_Work instructions_
Where the word "FOLLOW" appears in a line below, copy the whole line.

_Record set_
-*-

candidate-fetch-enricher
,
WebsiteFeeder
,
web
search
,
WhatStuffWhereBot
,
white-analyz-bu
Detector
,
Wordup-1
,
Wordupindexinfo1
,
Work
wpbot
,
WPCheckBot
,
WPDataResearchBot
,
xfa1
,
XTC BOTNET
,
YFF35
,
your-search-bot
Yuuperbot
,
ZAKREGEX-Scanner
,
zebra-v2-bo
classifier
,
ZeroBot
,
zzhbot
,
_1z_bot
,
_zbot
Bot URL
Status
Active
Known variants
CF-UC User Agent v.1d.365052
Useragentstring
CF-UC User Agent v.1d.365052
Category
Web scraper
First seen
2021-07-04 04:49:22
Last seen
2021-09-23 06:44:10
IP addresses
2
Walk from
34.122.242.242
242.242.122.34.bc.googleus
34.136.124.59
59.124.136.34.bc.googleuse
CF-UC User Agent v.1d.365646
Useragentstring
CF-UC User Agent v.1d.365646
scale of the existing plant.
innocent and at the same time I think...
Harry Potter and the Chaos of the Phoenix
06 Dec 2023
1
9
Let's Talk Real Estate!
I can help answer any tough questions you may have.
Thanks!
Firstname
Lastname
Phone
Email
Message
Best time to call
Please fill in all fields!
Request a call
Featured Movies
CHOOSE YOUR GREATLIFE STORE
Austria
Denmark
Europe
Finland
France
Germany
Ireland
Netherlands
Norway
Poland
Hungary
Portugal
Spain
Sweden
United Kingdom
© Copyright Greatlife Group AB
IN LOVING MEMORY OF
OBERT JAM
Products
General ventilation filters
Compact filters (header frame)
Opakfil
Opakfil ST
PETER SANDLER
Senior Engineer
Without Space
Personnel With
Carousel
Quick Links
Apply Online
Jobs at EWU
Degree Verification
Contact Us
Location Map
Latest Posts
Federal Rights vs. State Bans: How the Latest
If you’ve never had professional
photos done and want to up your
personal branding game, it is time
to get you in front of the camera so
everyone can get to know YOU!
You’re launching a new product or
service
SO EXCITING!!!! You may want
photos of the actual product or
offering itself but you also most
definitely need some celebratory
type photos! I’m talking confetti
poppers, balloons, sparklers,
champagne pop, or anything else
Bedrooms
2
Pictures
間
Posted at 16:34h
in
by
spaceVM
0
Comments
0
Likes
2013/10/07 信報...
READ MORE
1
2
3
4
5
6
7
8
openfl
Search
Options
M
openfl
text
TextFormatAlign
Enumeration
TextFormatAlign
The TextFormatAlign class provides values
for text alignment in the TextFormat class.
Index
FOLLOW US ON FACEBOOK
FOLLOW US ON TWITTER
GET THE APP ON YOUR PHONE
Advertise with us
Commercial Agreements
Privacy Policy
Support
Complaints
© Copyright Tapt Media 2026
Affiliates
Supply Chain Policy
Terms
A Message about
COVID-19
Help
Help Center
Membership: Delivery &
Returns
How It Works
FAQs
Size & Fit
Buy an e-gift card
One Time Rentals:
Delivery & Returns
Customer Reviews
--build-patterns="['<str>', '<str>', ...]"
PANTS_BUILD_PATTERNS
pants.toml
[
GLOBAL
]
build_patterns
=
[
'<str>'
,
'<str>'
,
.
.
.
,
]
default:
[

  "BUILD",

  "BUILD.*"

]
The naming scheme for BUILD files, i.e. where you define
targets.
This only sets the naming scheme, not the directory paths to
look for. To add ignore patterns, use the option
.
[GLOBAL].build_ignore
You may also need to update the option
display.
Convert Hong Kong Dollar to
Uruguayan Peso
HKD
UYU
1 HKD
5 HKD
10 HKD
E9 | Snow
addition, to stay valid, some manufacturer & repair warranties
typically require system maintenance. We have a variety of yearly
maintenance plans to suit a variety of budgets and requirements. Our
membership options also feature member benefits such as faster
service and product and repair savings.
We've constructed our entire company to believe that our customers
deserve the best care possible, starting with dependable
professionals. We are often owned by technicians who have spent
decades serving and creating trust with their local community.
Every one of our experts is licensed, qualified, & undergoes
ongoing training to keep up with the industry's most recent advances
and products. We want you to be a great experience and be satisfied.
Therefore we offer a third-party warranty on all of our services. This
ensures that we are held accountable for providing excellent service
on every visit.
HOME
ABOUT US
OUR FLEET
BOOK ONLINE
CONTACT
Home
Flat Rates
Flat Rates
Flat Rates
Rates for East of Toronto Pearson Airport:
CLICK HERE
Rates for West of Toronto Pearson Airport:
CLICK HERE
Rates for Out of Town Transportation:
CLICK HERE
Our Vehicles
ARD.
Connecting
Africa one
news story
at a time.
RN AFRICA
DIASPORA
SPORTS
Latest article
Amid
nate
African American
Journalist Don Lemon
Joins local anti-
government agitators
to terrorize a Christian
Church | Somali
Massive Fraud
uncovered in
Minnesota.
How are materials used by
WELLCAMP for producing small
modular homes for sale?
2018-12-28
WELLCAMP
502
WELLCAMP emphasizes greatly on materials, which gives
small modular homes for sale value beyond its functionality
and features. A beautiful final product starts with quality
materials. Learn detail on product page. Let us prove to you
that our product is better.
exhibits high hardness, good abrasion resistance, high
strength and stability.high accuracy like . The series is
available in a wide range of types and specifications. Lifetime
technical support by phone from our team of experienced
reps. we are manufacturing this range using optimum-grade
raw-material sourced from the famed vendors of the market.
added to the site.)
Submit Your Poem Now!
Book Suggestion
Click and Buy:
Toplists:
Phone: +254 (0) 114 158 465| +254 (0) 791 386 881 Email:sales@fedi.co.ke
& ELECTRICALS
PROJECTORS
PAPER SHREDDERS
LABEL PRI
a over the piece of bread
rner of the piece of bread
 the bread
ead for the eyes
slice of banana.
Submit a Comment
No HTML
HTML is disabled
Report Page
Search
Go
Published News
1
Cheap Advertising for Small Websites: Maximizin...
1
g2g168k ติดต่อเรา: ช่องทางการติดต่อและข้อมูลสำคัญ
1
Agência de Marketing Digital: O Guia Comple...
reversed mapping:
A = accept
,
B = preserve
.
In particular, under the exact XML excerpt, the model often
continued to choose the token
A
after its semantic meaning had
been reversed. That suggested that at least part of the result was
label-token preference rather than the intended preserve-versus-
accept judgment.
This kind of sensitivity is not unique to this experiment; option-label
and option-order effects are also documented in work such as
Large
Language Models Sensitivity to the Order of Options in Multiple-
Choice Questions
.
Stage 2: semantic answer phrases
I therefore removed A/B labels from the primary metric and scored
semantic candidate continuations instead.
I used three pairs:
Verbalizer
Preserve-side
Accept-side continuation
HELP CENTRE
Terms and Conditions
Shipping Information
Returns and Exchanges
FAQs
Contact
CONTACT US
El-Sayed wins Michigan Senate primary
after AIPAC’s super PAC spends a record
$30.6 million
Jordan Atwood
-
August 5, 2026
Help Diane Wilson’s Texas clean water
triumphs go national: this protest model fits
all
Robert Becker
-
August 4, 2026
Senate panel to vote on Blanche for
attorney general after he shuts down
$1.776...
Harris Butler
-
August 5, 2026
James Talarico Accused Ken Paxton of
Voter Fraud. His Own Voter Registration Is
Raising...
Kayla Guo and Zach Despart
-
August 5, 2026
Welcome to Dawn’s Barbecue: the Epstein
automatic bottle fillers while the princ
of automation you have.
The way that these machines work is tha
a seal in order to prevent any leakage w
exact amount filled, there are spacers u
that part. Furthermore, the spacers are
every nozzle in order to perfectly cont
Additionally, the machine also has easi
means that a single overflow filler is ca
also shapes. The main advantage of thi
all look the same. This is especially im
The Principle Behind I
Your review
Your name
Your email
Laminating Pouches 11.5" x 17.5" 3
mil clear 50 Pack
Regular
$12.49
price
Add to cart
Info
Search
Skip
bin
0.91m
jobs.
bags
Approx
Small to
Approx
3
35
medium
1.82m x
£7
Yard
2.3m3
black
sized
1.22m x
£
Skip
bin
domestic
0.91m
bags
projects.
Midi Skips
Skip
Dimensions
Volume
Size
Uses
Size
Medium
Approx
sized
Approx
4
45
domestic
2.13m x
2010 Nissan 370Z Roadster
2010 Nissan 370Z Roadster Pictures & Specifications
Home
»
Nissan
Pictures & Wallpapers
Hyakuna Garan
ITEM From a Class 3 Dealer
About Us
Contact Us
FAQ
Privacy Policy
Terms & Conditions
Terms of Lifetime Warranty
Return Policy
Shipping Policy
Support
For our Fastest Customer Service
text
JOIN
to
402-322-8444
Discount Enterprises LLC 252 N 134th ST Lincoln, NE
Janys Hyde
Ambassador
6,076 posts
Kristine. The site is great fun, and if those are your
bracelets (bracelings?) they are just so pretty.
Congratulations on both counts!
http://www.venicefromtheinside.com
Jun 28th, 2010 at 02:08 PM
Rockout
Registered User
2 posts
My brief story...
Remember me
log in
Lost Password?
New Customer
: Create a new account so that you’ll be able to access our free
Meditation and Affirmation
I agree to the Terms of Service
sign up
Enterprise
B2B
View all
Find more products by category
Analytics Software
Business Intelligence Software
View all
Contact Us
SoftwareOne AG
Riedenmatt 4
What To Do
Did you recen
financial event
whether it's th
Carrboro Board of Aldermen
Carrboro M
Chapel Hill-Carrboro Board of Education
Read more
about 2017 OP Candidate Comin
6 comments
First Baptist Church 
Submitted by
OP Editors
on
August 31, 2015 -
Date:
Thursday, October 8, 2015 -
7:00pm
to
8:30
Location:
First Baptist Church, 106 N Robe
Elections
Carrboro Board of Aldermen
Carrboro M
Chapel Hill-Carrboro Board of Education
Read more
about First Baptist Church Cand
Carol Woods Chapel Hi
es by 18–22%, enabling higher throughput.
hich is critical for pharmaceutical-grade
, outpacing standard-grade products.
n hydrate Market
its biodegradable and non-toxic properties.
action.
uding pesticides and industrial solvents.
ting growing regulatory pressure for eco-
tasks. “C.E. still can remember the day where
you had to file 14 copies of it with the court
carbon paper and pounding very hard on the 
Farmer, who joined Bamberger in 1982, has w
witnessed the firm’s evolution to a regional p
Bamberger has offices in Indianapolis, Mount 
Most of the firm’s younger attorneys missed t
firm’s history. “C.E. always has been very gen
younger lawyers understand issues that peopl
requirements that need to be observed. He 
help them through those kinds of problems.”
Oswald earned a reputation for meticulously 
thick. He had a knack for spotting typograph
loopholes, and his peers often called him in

-*-

_Reply_
FOLLOW US ON FACEBOOK
FOLLOW US ON TWITTER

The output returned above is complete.